Jesus. The parable in the Gospel speaks of a householder who at the end of the day pays all his laborers the usual daily wage, those who’d worked 12 hours and those who’d worked only an hour. The parable focuses on the reaction of those who’d worked 12 hours and the response of the householder to this group: “Friend, I am doing you no wrong… Am I not allowed to do what I choose with what belongs to me? Or do you begrudge my generosity?”

What is this parable about? Why tell it? As a model for how householders ought to deal with day laborers? Any householder who followed this model would have great difficulty finding anyone willing to start earlier than mid-afternoon! Nevertheless, in light of the Exodus story, this parable does view work in relation to the satisfaction of human needs, for the usual daily wage represents the difference between a family with food and a family without food. And the householder acts so that the maximum number of families will have food. In other words, in the vision of this parable and of the Bible, to have resources implies a social obligation with regard to the needs in the community. It can never be the case that my only question is “How much can I get for my family?”

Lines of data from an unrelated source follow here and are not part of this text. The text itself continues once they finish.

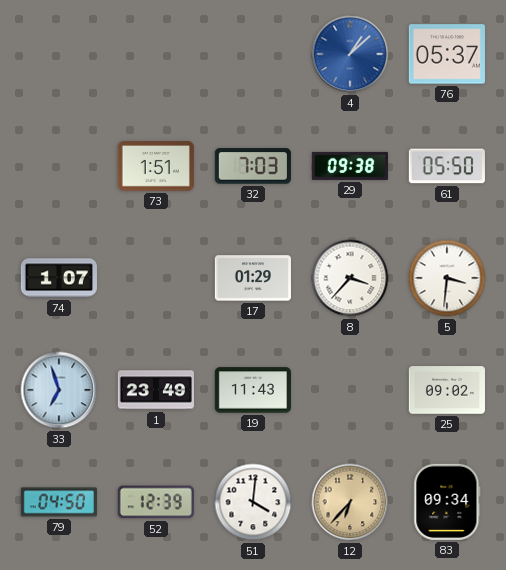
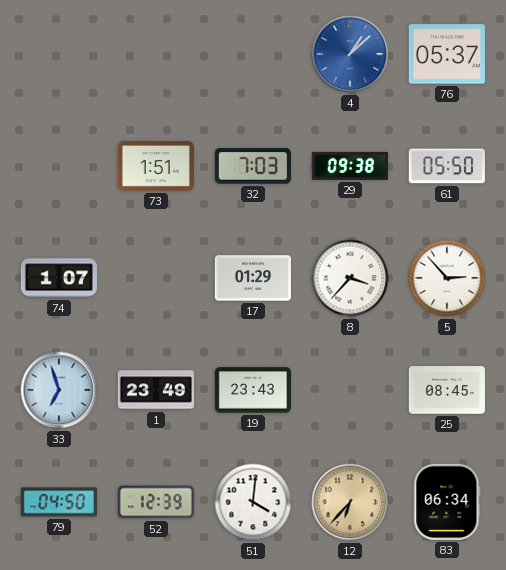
5: 3:31 -> 2:53
19: 11:43 -> 23:43
25: 09:02 -> 08:45
83: 09:34 -> 06:34
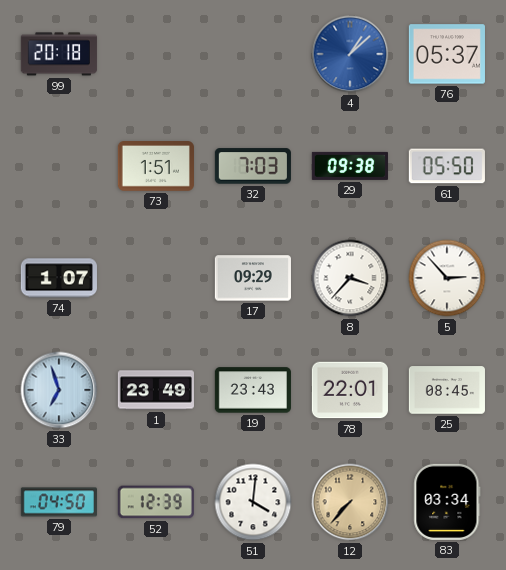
99: none -> 20:18
17: 01:29 -> 09:29
78: none -> 22:01
12: 6:37 -> 7:37
83: 06:34 -> 03:34
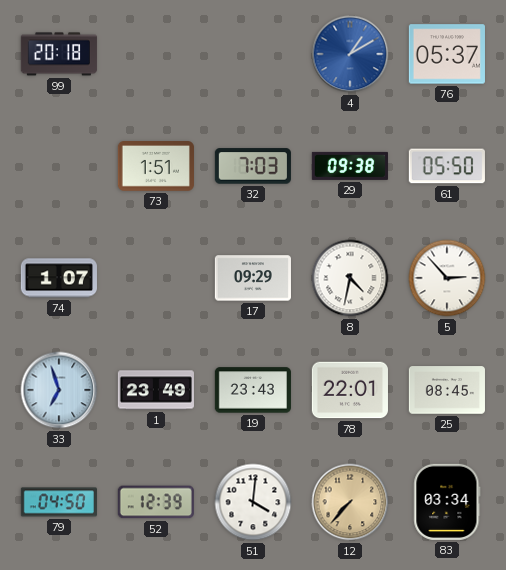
4: 1:08 -> 1:10
8: 3:37 -> 4:32
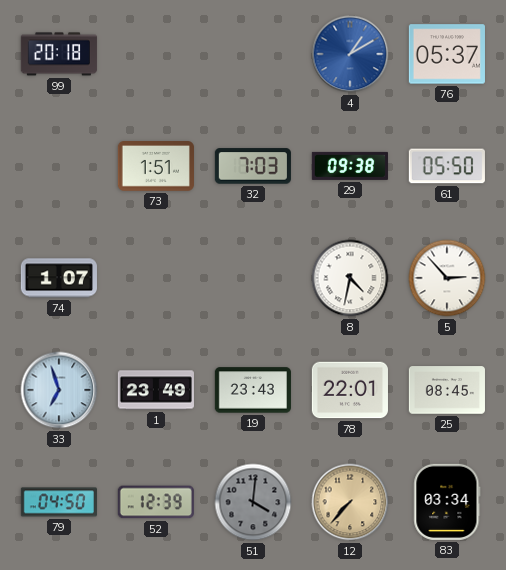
17: 09:29 -> none
51 dial: white -> grey
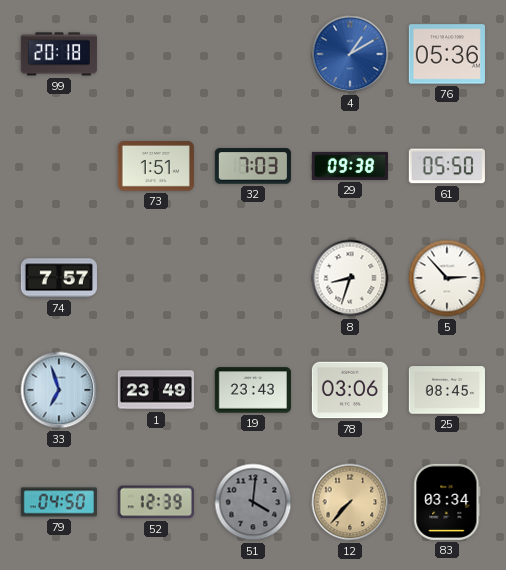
76: 05:37 -> 05:36
74: 1:07 -> 7:57
8: 4:32 -> 8:33
78: 22:01 -> 03:06
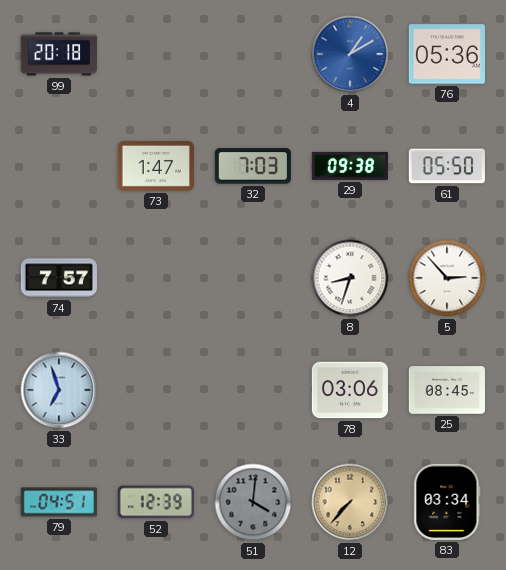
73: 1:51 -> 1:47
1: 23:49 -> none
19: 23:43 -> none
79: 04:50 -> 04:51
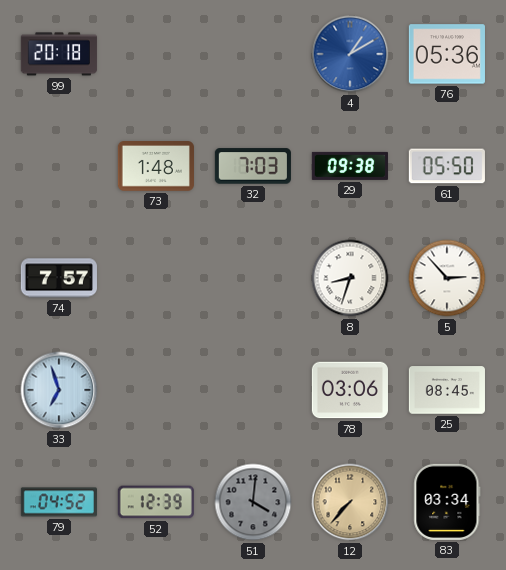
73: 1:47 -> 1:48
79: 04:51 -> 04:52
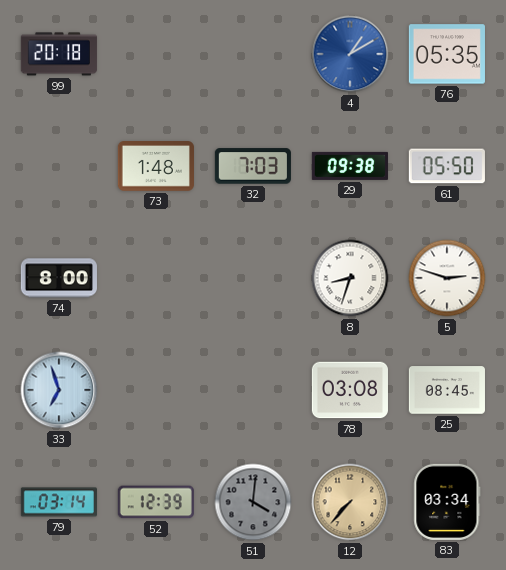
76: 05:36 -> 05:35
74: 7:57 -> 8:00
5: 2:53 -> 2:48
78: 03:06 -> 03:08
79: 04:52 -> 03:14
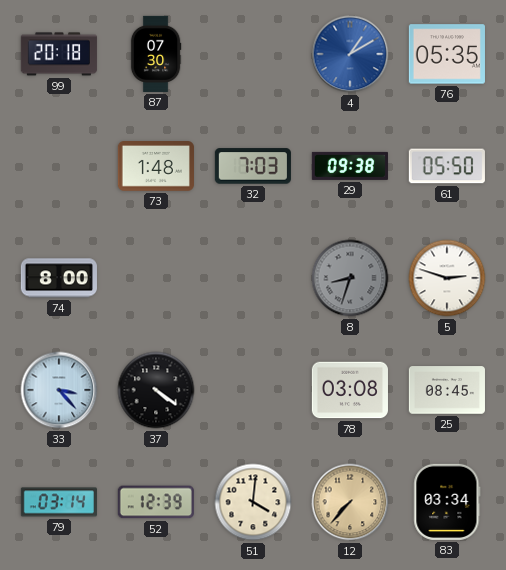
87: none -> 07:30
8 dial: white -> grey
33: 6:57 -> 3:23
37: none -> 4:21
51 dial: grey -> cream
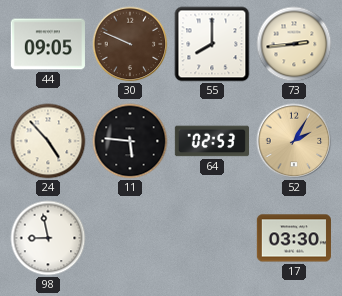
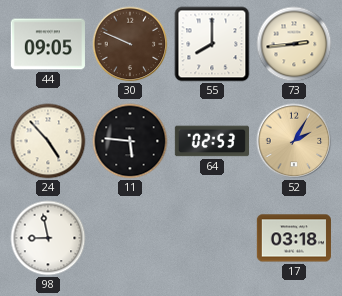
17: 03:30 -> 03:18
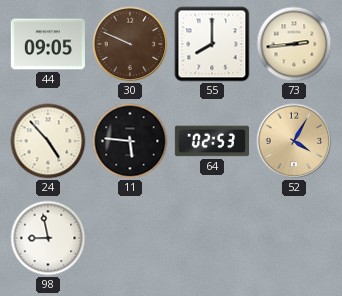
52: 2:05 -> 4:05
17: 03:18 -> none
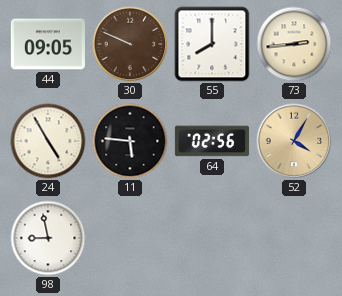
24: 4:53 -> 4:55
64: 02:53 -> 02:56
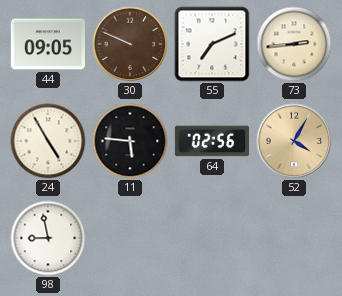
55: 8:00 -> 7:11
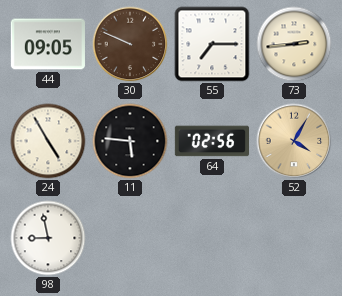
55: 7:11 -> 7:15
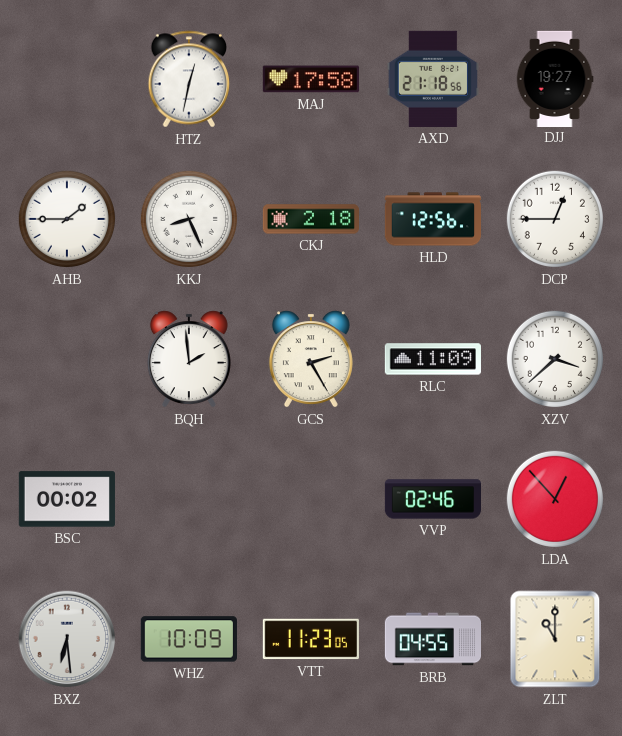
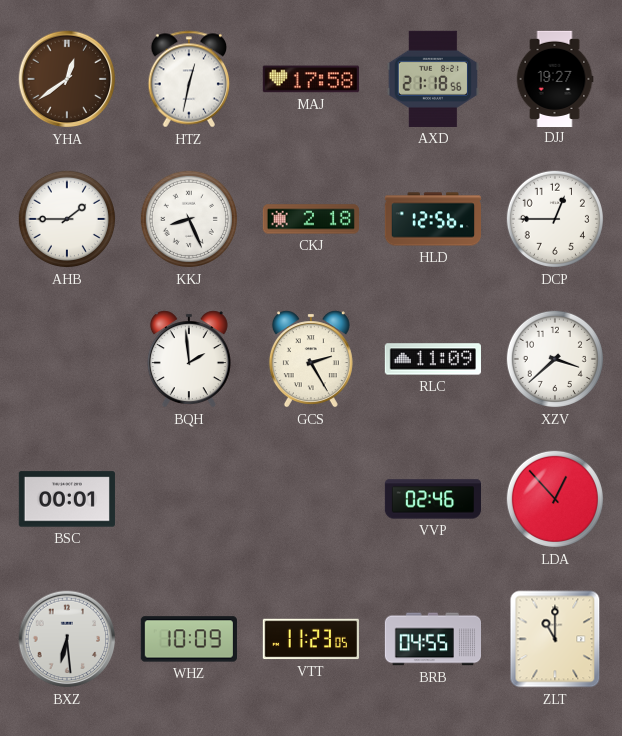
YHA: none -> 12:39
BSC: 00:02 -> 00:01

The parable is about Kingdom Economics in another sense as well: what it takes to enter the kingdom. In Jesus’ time the Jews had served God for more than a thousand years, many times suffering persecution, bearing “the burden of the day and the scorching heat.” And the gentiles are about to enter into the service of this God. Are they going to receive the same reward, coming in at the last minute? Again, some individuals have served God from a very young age, bearing “the burden of the day and the scorching heat.” Others encounter God on their deathbed. Will these two groups receive the same reward? According to Jesus, yes. It’s about—again—the character of God. God wants the maximum number of folk with Him in eternity, and it is enough to respond to Jesus’ invitation, no matter the hour.

Some people believe that there’s too much in their past for them to turn seriously to God at this late hour. Our parable is also for them: God continues to seek us until the last hour. And if God is seeking us out, He’s also seeking me out.

I started out by noticing that which God we’re believing in is an important question. From the manna story and Jesus’ parable: how we do economics is a pretty good indicator of which God we believe in: the God of Moses or the gods of Pharaoh.

This being an election year, it’s tempting to end on this “to the ramparts” note! So I really need to remember one of Jesus’ most consistent and annoying themes: “You have heard that it was said, ‘You shall love your neighbor and hate your enemy.’ But I say to you, Love your enemies and pray for those who persecute you, so that you may be children of your Father in heaven; for he makes his sun rise on the evil and on the good, and sends rain on the righteous and on the unrighteous.” Do I love or hate those whose economics witness to a false god, and so authorize a ghastly alternative to the manna story? The prophet Micah describes their practitioners: those who “tear the skin off my people, and the flesh off their bones; who eat the flesh of my people, flay their skin off them, break their bones in pieces, and chop them up like meat in a kettle, like flesh in a caldron”? Do I love or hate? That too—that particularly—shows which God I’m trusting.